Task to complete>
All entries below are to be returned exactly, with pictures left out.

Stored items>
%%
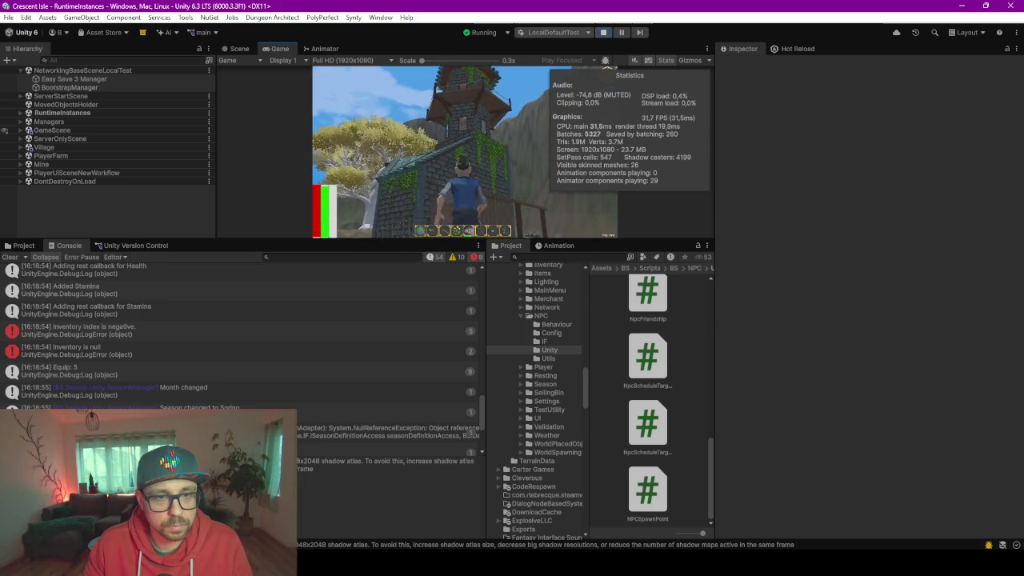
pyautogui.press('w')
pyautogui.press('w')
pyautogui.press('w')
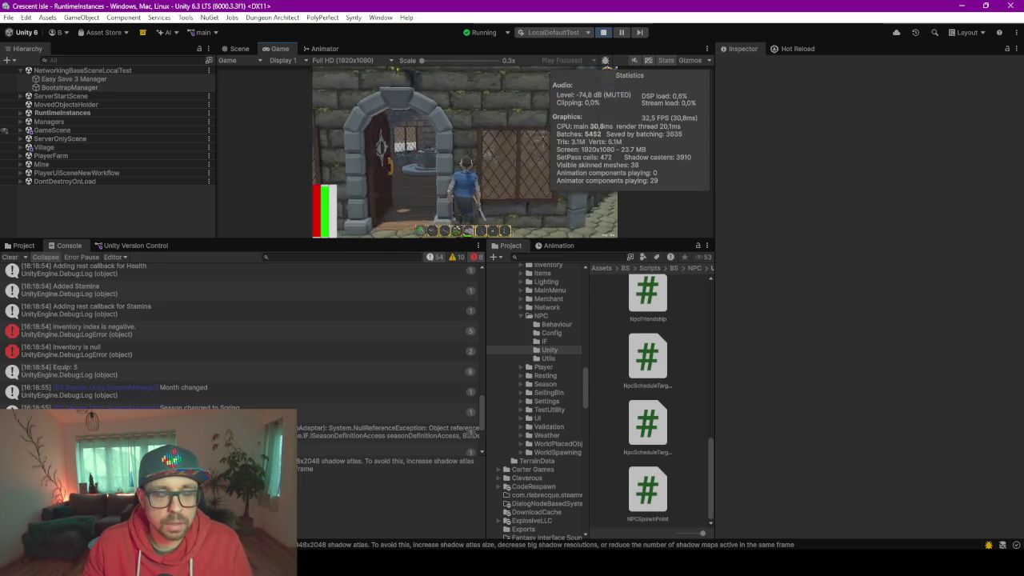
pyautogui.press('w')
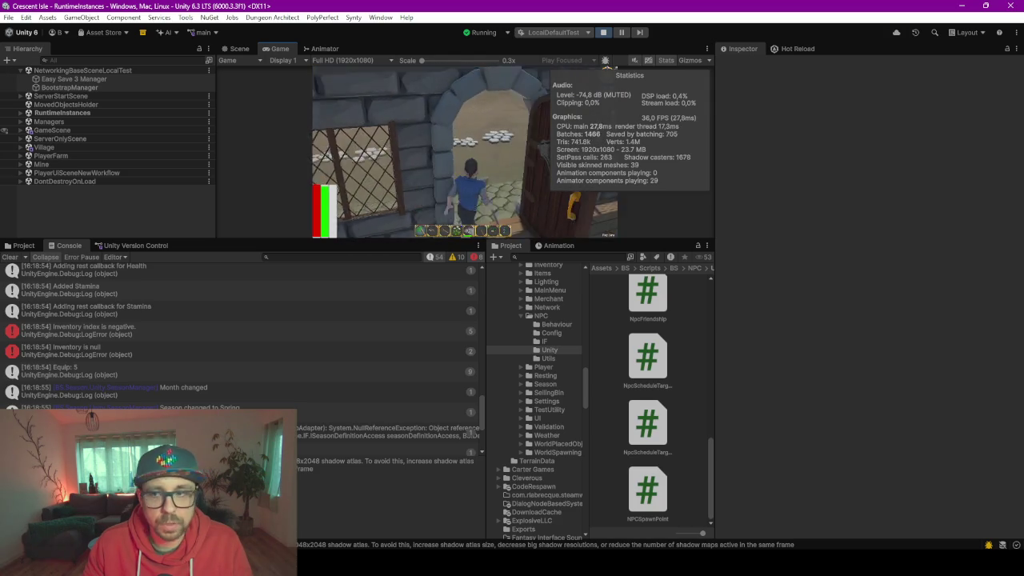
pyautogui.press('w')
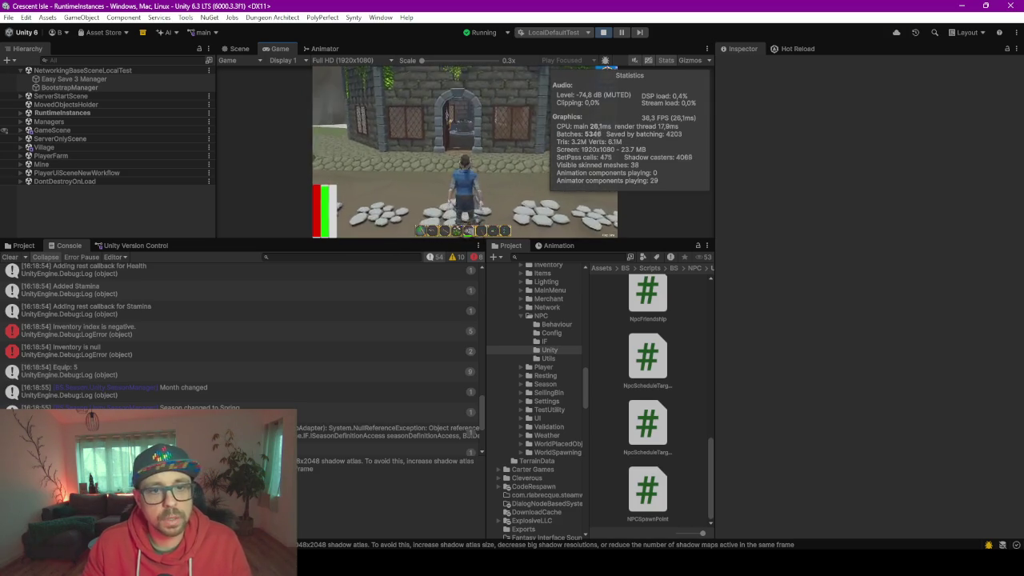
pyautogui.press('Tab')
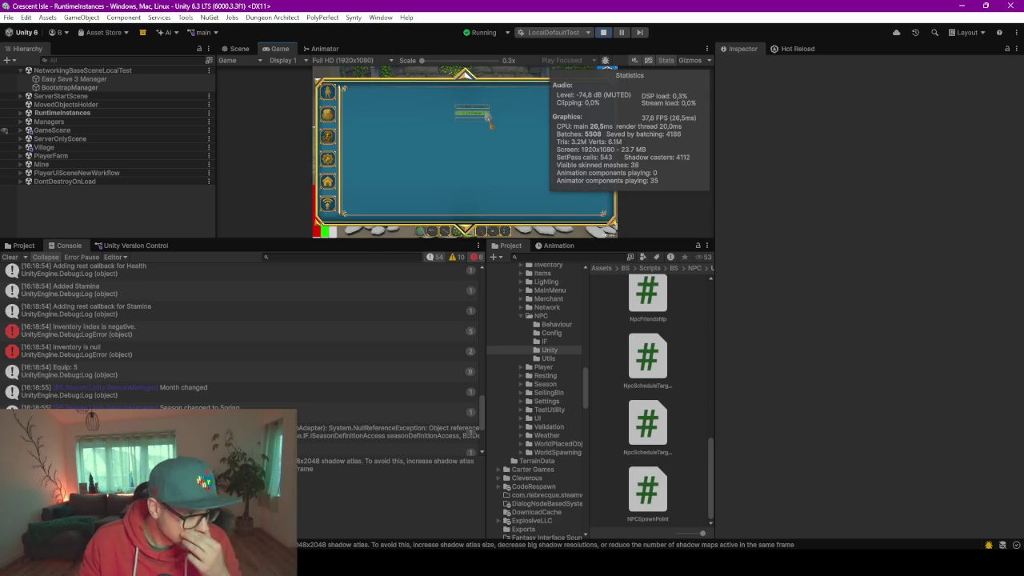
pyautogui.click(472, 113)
%%
Answer section>
pyautogui.press('w')
pyautogui.press('w')
pyautogui.press('w')
pyautogui.press('w')
pyautogui.press('w')
pyautogui.press('Tab')
pyautogui.click(472, 113)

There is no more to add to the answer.